И тогда я принял решение: я сохраню самолет, направив его вниз. Я сдвинул рычаг вперед и про себя взмолился, чтобы скорость увеличилась. И она в самом деле начала расти! Проблема заключалась в том, что я снижался прямо над пригородом Токио. Стрелка альтиметра двигалась в направлении нуля, однако внезапно возникло ускорение, позволившее мне вновь контролировать самолет. Впервые с того момента, как загорелся двигатель, я мог придерживаться устойчивого курса. Я все еще падал камнем вниз, но, по крайней мере, делал это по прямой. Я подождал, пока самолет опустится ниже двух тысяч футов, а потом оттянул штурвал на себя и увеличил подачу газа. Полет был ужасно неровным, но я двигался к намеченной цели. Завидев прямо перед собой огни посадочной полосы, я выпустил шасси и сосредоточился на том, чтобы не потерять контроль над самолетом. В это время второй пилот выкрикивал: «Сто футов! Пятьдесят! Двадцать!» Прямо перед приземлением я сделал последнюю попытку выровнять самолет и стал ждать удара о твердую почву. Это была жесткая посадка — мне пришлось резко затормозить и на большой скорости увести самолет в сторону, — и все же мы вернулись на землю целыми и невредимыми.
Только подогнав самолет к зданию аэропорта, я заметил пиксели. Передо мной был панорамный телевизионный экран, а не лобовое стекло кабины пилота. Пейзаж внизу был просто лоскутным одеялом из картинок, полученных со спутника. И хотя руки у меня все еще тряслись, на самом деле я ничем не рисковал. Пассажиров в салоне самолета не было: «Боинг-737» представлял собой не более чем виртуальную реальность, созданную летным тренажером «Tropos-500» стоимостью 16 миллионов долларов. Тренажер этот, принадлежащий компании
Достоинство летного тренажера в том, что с его помощью можно изучать собственные решения. Правильно ли я поступил, продолжив снижаться? Или стоило попробовать набрать высоту? Позволило бы мне это совершить более мягкую и безопасную посадку? Чтобы это узнать, я попросил инструктора дать мне еще одну попытку — я решил заново пройти тот же искусственный сценарий и опять попытаться сесть на одном двигателе. Он пощелкал переключателями, и не успел мой пульс прийти в норму, как «Боинг» снова оказался на взлетной полосе. Услышав в наушниках потрескивающий голос авиадиспетчера, разрешавшего взлет, я увеличил подачу газа и помчался по площадке перед ангаром. Мир вокруг продолжал ускоряться, и вот самолет уже оторвался от земли, и я оказался в тишине вечернего синего неба.

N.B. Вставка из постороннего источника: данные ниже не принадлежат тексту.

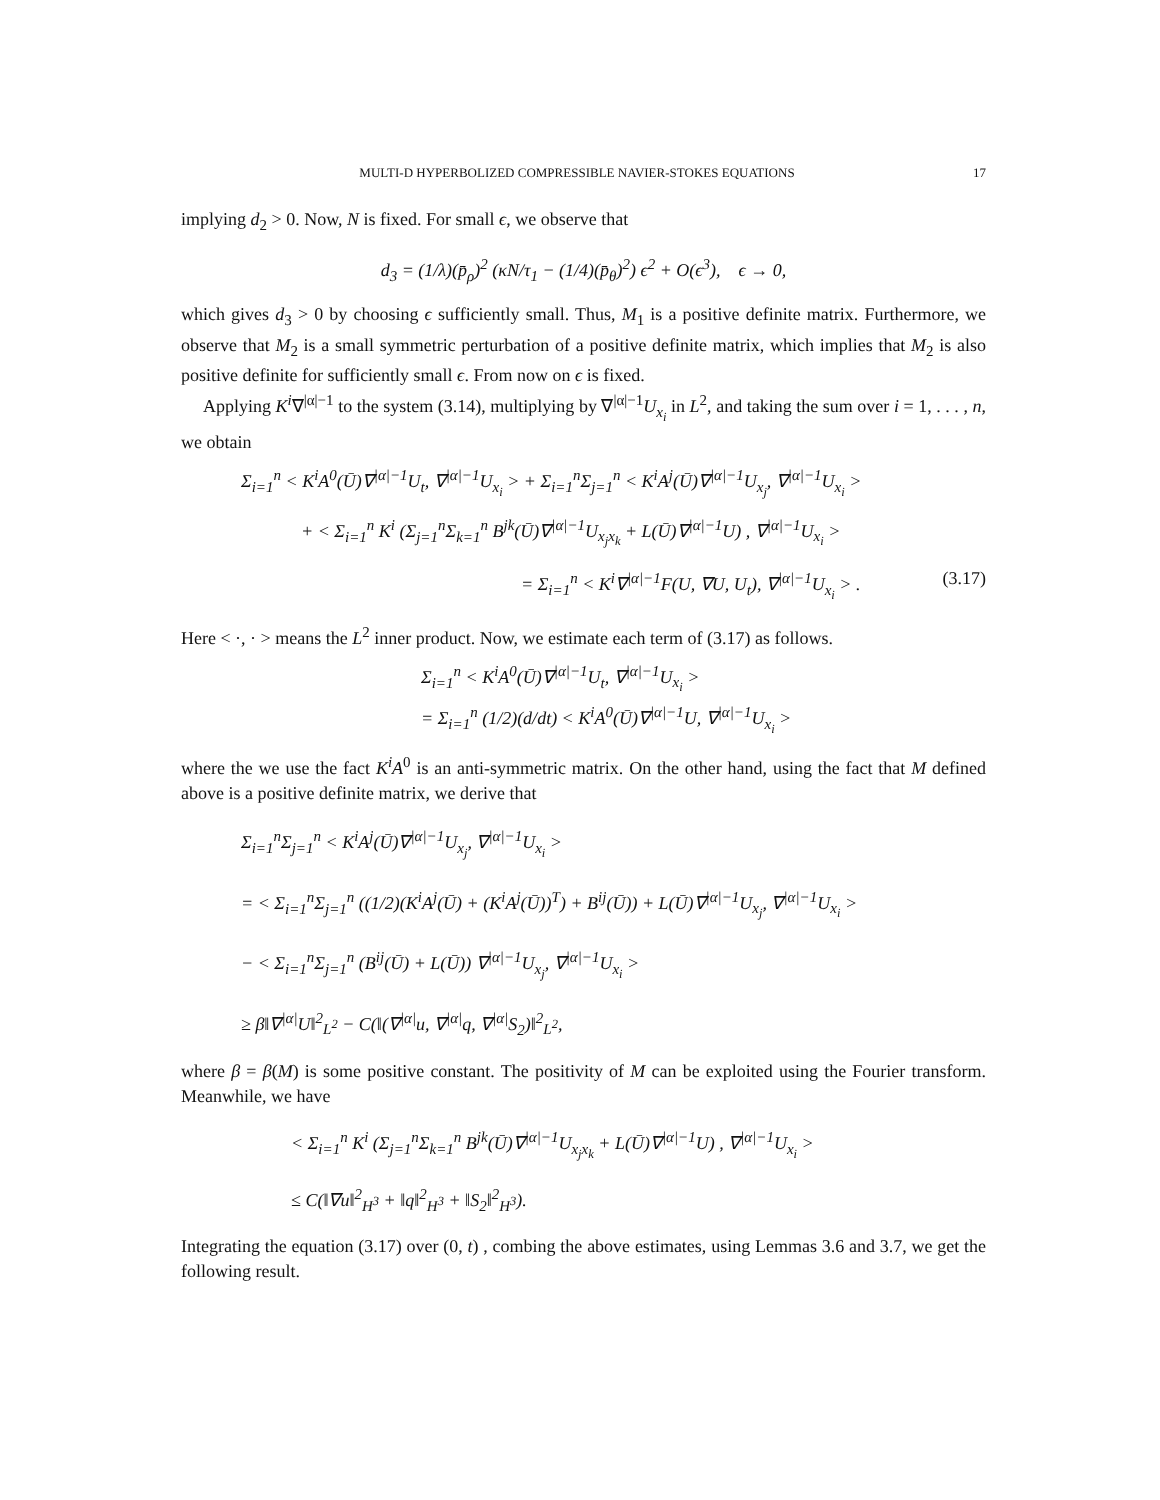MULTI-D HYPERBOLIZED COMPRESSIBLE NAVIER-STOKES EQUATIONS 17
implying d<sub>2</sub> > 0. Now, N is fixed. For small ϵ, we observe that
d<sub>3</sub> = (1/λ)(p̄<sub>ρ</sub>)<sup>2</sup> (κN/τ<sub>1</sub> − (1/4)(p̄<sub>θ</sub>)<sup>2</sup>) ϵ<sup>2</sup> + O(ϵ<sup>3</sup>), ϵ → 0,
which gives d<sub>3</sub> > 0 by choosing ϵ sufficiently small. Thus, M<sub>1</sub> is a positive definite matrix. Furthermore, we observe that M<sub>2</sub> is a small symmetric perturbation of a positive definite matrix, which implies that M<sub>2</sub> is also positive definite for sufficiently small ϵ. From now on ϵ is fixed.
Applying K<sup>i</sup>∇<sup>|α|−1</sup> to the system (3.14), multiplying by ∇<sup>|α|−1</sup>U<sub>x<sub>i</sub></sub> in L<sup>2</sup>, and taking the sum over i = 1, . . . , n, we obtain
Σ<sub>i=1</sub><sup>n</sup> < K<sup>i</sup>A<sup>0</sup>(Ū)∇<sup>|α|−1</sup>U<sub>t</sub>, ∇<sup>|α|−1</sup>U<sub>x<sub>i</sub></sub> > + Σ<sub>i=1</sub><sup>n</sup>Σ<sub>j=1</sub><sup>n</sup> < K<sup>i</sup>A<sup>j</sup>(Ū)∇<sup>|α|−1</sup>U<sub>x<sub>j</sub></sub>, ∇<sup>|α|−1</sup>U<sub>x<sub>i</sub></sub> >
+ < Σ<sub>i=1</sub><sup>n</sup> K<sup>i</sup> (Σ<sub>j=1</sub><sup>n</sup>Σ<sub>k=1</sub><sup>n</sup> B<sup>jk</sup>(Ū)∇<sup>|α|−1</sup>U<sub>x<sub>j</sub>x<sub>k</sub></sub> + L(Ū)∇<sup>|α|−1</sup>U) , ∇<sup>|α|−1</sup>U<sub>x<sub>i</sub></sub> >
= Σ<sub>i=1</sub><sup>n</sup> < K<sup>i</sup>∇<sup>|α|−1</sup>F(U, ∇U, U<sub>t</sub>), ∇<sup>|α|−1</sup>U<sub>x<sub>i</sub></sub> > . (3.17)
Here < ·, · > means the L<sup>2</sup> inner product. Now, we estimate each term of (3.17) as follows.
Σ<sub>i=1</sub><sup>n</sup> < K<sup>i</sup>A<sup>0</sup>(Ū)∇<sup>|α|−1</sup>U<sub>t</sub>, ∇<sup>|α|−1</sup>U<sub>x<sub>i</sub></sub> >
= Σ<sub>i=1</sub><sup>n</sup> (1/2)(d/dt) < K<sup>i</sup>A<sup>0</sup>(Ū)∇<sup>|α|−1</sup>U, ∇<sup>|α|−1</sup>U<sub>x<sub>i</sub></sub> >
where the we use the fact K<sup>i</sup>A<sup>0</sup> is an anti-symmetric matrix. On the other hand, using the fact that M defined above is a positive definite matrix, we derive that
Σ<sub>i=1</sub><sup>n</sup>Σ<sub>j=1</sub><sup>n</sup> < K<sup>i</sup>A<sup>j</sup>(Ū)∇<sup>|α|−1</sup>U<sub>x<sub>j</sub></sub>, ∇<sup>|α|−1</sup>U<sub>x<sub>i</sub></sub> >
= < Σ<sub>i=1</sub><sup>n</sup>Σ<sub>j=1</sub><sup>n</sup> ((1/2)(K<sup>i</sup>A<sup>j</sup>(Ū) + (K<sup>i</sup>A<sup>j</sup>(Ū))<sup>T</sup>) + B<sup>ij</sup>(Ū)) + L(Ū)∇<sup>|α|−1</sup>U<sub>x<sub>j</sub></sub>, ∇<sup>|α|−1</sup>U<sub>x<sub>i</sub></sub> >
− < Σ<sub>i=1</sub><sup>n</sup>Σ<sub>j=1</sub><sup>n</sup> (B<sup>ij</sup>(Ū) + L(Ū)) ∇<sup>|α|−1</sup>U<sub>x<sub>j</sub></sub>, ∇<sup>|α|−1</sup>U<sub>x<sub>i</sub></sub> >
≥ β‖∇<sup>|α|</sup>U‖<sup>2</sup><sub>L<sup>2</sup></sub> − C(‖(∇<sup>|α|</sup>u, ∇<sup>|α|</sup>q, ∇<sup>|α|</sup>S<sub>2</sub>)‖<sup>2</sup><sub>L<sup>2</sup></sub>,
where β = β(M) is some positive constant. The positivity of M can be exploited using the Fourier transform. Meanwhile, we have
< Σ<sub>i=1</sub><sup>n</sup> K<sup>i</sup> (Σ<sub>j=1</sub><sup>n</sup>Σ<sub>k=1</sub><sup>n</sup> B<sup>jk</sup>(Ū)∇<sup>|α|−1</sup>U<sub>x<sub>j</sub>x<sub>k</sub></sub> + L(Ū)∇<sup>|α|−1</sup>U) , ∇<sup>|α|−1</sup>U<sub>x<sub>i</sub></sub> >
≤ C(‖∇u‖<sup>2</sup><sub>H<sup>3</sup></sub> + ‖q‖<sup>2</sup><sub>H<sup>3</sup></sub> + ‖S<sub>2</sub>‖<sup>2</sup><sub>H<sup>3</sup></sub>).
Integrating the equation (3.17) over (0, t) , combing the above estimates, using Lemmas 3.6 and 3.7, we get the following result.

Мы поднялись на десять тысяч футов. Я едва начал наслаждаться умиротворяющим видом Токийского залива, как диспетчер велел мне готовиться к посадке. Сценарий повторился, как в уже знакомом фильме ужасов. Я видел те же небоскребы вдалеке и летел через те же низкие облака, я двигался по тому же маршруту над тем же пригородом. Я спустился до девяти тысяч футов, потом до восьми, потом до семи. А потом это случилось. Левый двигатель исчез в языках пламени. И снова я попытался удержать самолет ровно. Снова возникла вибрация, предупреждающая о потере скорости. Правда, на этот раз я устремился к небесам. Увеличив подачу газа и задрав нос самолета, я внимательно следил за индикаторами работы оставшегося двигателя. Скоро стало ясно, что набрать высоту мне не удастся. Для этого просто не хватало мощности. Вибрация сотрясала весь корпус самолета. Я услышал ужасный звук — крылья не справлялись с нагрузкой, низкий гул заполнил кабину пилота. Самолет нырнул влево. Женский голос спокойно описывал катастрофу, рассказывая мне о том, что я и так прекрасно знал: я падал. Последним, что я увидел, было мерцание городских огней прямо над горизонтом. Изображение на экране застыло, когда я ударился о землю.
В конечном счете разница между благополучной посадкой и смертью в огненном смерче свелась к одному-единственному решению, принятому в состоянии паники после возгорания двигателя. Все происходило невероятно быстро, и единственное, о чем я мог думать, — это человеческие жизни, которые были бы поставлены на карту, будь этот полет настоящим. Одно решение привело к безопасной посадке, другое — к фатальной потере скорости.